── Text provided

How Smarter Software Platforms Can Power Security Success
Selecting the right business and financial solutions may be simpler than you think. Discover what capabilities and features should be considered and why.
In the past several years, we’ve seen a shift not only in the types of available business and financial management solutions, but also in the way companies are implementing solutions to meet their specific needs. From increasing revenue to reducing labor costs, a strategically implemented solution can make a huge impact on your bottom line.
Business and financial management solutions have changed the way security companies do business —for the better. The solutions themselves have evolved in response to need and performance demands. With a thorough evaluation of business needs and a better understanding of the value these solutions bring, it may be time for a change. Let’s dive in.
3 Significant Shifts
1. Solutions Are More Purpose-Built and Custom: When it comes to business management, a customized, purpose-built solution designed specifically for your vertical is far more likely to embody the voice of the customer. This is something you won’t get from a more general solution. By design, out-of-the-box solutions must cater to the needs of a wide variety of business types.

────
── Record extracts

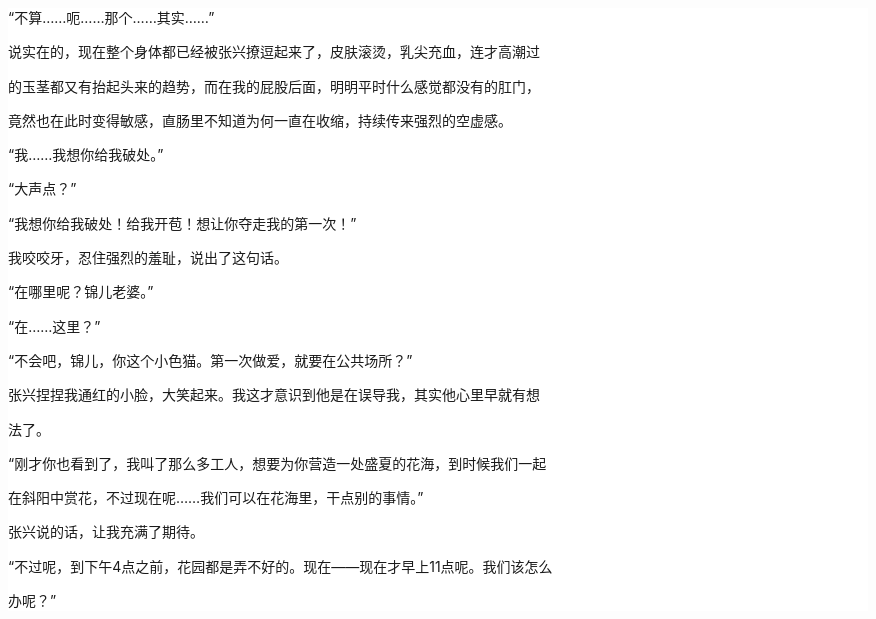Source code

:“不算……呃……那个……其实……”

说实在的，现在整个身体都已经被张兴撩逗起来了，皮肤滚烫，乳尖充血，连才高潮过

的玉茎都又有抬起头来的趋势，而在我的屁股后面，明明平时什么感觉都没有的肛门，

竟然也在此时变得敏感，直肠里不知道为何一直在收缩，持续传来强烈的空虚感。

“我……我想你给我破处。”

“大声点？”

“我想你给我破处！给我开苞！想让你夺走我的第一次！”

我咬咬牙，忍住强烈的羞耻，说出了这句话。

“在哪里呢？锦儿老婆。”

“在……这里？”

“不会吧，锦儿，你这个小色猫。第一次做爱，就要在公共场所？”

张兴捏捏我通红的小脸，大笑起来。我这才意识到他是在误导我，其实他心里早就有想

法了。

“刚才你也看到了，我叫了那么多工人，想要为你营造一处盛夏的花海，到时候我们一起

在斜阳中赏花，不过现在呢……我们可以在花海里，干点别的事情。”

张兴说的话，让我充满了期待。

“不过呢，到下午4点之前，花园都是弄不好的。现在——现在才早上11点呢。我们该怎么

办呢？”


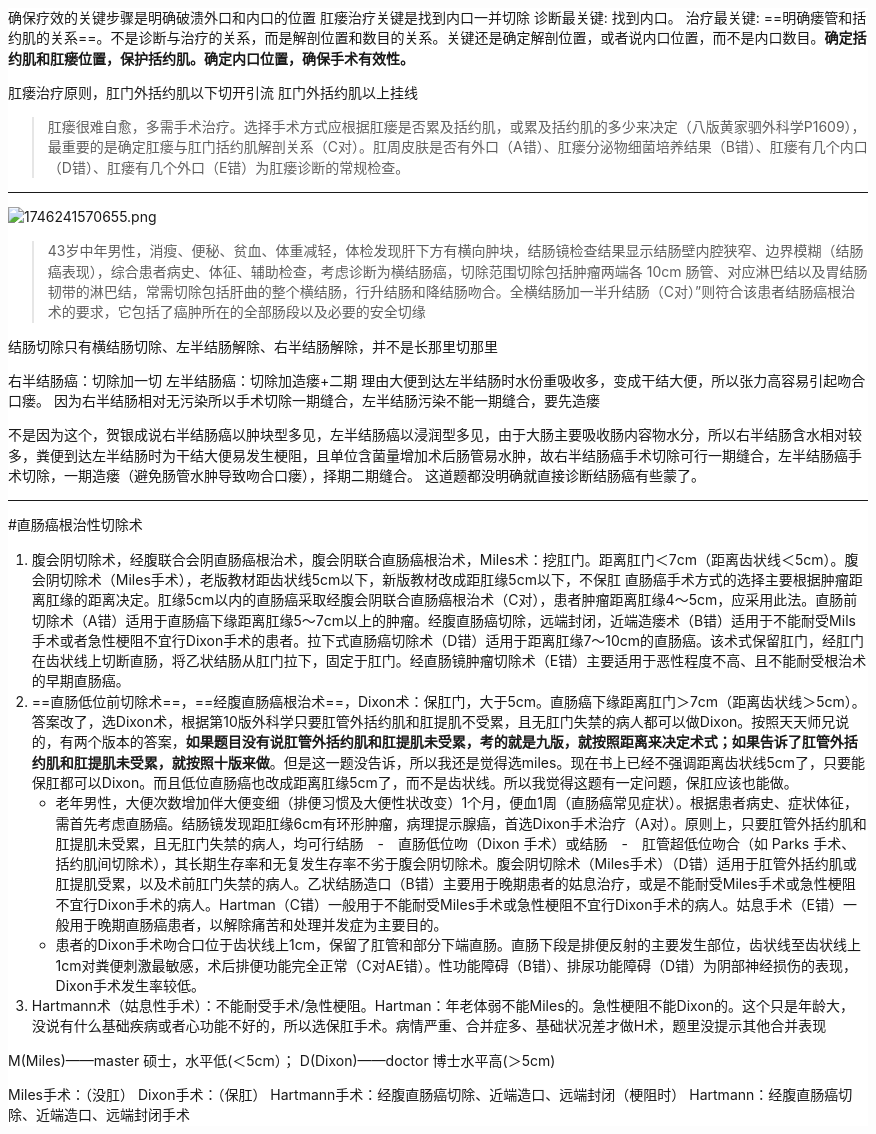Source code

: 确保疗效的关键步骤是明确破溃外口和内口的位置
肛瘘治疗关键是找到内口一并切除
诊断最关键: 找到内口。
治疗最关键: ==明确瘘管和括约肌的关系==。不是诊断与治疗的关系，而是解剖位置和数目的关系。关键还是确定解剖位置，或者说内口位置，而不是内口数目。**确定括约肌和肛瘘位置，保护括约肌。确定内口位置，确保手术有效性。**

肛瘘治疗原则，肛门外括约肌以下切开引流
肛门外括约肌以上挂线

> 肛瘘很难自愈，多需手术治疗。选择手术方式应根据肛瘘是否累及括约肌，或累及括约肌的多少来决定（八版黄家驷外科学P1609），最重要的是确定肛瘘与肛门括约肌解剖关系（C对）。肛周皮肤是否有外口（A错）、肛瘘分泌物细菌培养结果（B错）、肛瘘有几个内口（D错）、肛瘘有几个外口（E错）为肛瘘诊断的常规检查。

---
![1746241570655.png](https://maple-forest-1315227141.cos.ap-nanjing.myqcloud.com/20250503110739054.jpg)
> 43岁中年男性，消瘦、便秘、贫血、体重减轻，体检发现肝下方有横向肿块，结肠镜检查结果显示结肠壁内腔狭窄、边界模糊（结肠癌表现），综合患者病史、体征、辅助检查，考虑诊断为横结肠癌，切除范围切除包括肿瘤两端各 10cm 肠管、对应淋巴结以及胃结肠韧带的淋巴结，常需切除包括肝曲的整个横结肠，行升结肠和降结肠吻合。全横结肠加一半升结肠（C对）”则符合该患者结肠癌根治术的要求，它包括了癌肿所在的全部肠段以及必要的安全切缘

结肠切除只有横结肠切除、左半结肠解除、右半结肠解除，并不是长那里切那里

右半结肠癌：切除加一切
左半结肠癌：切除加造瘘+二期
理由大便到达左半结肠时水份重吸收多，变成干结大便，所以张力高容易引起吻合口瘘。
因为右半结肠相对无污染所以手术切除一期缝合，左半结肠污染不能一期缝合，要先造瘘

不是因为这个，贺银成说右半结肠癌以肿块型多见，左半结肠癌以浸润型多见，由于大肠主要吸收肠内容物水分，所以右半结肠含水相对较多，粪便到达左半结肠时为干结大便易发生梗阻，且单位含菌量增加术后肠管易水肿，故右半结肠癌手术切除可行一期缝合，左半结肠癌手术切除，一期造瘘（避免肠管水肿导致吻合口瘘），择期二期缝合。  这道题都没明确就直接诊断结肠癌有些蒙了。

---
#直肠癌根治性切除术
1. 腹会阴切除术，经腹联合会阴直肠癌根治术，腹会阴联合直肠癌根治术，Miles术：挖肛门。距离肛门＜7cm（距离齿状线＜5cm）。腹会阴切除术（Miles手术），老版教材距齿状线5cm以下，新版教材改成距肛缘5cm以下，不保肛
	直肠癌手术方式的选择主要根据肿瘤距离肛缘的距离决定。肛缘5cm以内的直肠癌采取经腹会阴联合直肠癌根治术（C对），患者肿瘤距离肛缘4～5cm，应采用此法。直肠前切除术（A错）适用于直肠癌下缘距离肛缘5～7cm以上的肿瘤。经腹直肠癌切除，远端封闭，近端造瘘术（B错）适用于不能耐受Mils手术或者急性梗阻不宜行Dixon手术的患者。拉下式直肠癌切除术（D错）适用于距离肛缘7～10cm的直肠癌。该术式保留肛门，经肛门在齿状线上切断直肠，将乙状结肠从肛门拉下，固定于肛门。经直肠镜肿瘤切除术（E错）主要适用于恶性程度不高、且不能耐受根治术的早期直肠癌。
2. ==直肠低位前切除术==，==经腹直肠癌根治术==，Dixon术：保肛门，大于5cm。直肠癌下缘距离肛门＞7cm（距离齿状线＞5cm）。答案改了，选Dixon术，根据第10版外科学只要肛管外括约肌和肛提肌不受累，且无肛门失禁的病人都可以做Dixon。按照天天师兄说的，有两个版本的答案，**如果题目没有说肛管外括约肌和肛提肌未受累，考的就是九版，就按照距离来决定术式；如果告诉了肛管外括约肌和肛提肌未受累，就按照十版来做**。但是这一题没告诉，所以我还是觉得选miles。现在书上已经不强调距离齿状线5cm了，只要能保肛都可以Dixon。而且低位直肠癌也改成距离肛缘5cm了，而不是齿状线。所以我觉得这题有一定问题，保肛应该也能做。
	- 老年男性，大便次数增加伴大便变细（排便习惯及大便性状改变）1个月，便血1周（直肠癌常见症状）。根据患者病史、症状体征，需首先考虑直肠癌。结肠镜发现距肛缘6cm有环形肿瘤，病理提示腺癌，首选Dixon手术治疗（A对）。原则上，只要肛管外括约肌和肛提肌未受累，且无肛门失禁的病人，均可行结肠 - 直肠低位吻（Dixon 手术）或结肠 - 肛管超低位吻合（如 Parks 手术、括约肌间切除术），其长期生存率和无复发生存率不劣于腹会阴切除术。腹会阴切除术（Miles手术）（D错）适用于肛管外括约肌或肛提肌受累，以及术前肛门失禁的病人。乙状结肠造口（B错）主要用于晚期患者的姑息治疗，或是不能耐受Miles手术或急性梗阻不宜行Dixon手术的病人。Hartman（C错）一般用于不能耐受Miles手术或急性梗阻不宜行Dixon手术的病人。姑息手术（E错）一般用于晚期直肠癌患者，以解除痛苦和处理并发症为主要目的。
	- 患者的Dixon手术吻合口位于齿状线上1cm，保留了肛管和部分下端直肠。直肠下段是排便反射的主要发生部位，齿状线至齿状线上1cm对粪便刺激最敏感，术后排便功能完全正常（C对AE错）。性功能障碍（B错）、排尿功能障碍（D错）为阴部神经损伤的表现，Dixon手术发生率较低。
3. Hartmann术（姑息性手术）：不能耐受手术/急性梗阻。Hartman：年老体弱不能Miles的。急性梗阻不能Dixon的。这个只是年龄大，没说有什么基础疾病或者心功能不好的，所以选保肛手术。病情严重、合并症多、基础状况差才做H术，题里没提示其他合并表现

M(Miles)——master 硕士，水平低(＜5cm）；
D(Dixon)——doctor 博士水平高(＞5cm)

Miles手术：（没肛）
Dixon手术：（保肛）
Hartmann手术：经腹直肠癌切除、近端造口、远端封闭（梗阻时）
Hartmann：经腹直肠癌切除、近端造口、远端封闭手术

────

▶ Activity list
[A] In the article on smarter software platforms, what kind of solution is far more likely to embody the voice of the customer?
[B] From the article on smarter software platforms, extract the part that opens with the words containing "In the past" and closes with "Let’s dive in.".
[C] Summarize the article on smarter software platforms in two sentences.
Answer from the article on smarter software platforms only.

▶ Written answers
[A] A customized, purpose-built solution designed specifically for your vertical.

[B]
In the past several years, we’ve seen a shift not only in the types of available business and financial management solutions, but also in the way companies are implementing solutions to meet their specific needs. From increasing revenue to reducing labor costs, a strategically implemented solution can make a huge impact on your bottom line.
Business and financial management solutions have changed the way security companies do business —for the better. The solutions themselves have evolved in response to need and performance demands. With a thorough evaluation of business needs and a better understanding of the value these solutions bring, it may be time for a change. Let’s dive in.

[C] Business and financial management solutions have changed, both in the types available and in how companies implement them, and they have changed the way security companies do business for the better. One significant shift is that solutions are more purpose-built and custom, so a solution designed for a specific vertical is far more likely to embody the voice of the customer than an out-of-the-box solution that must cater to many business types.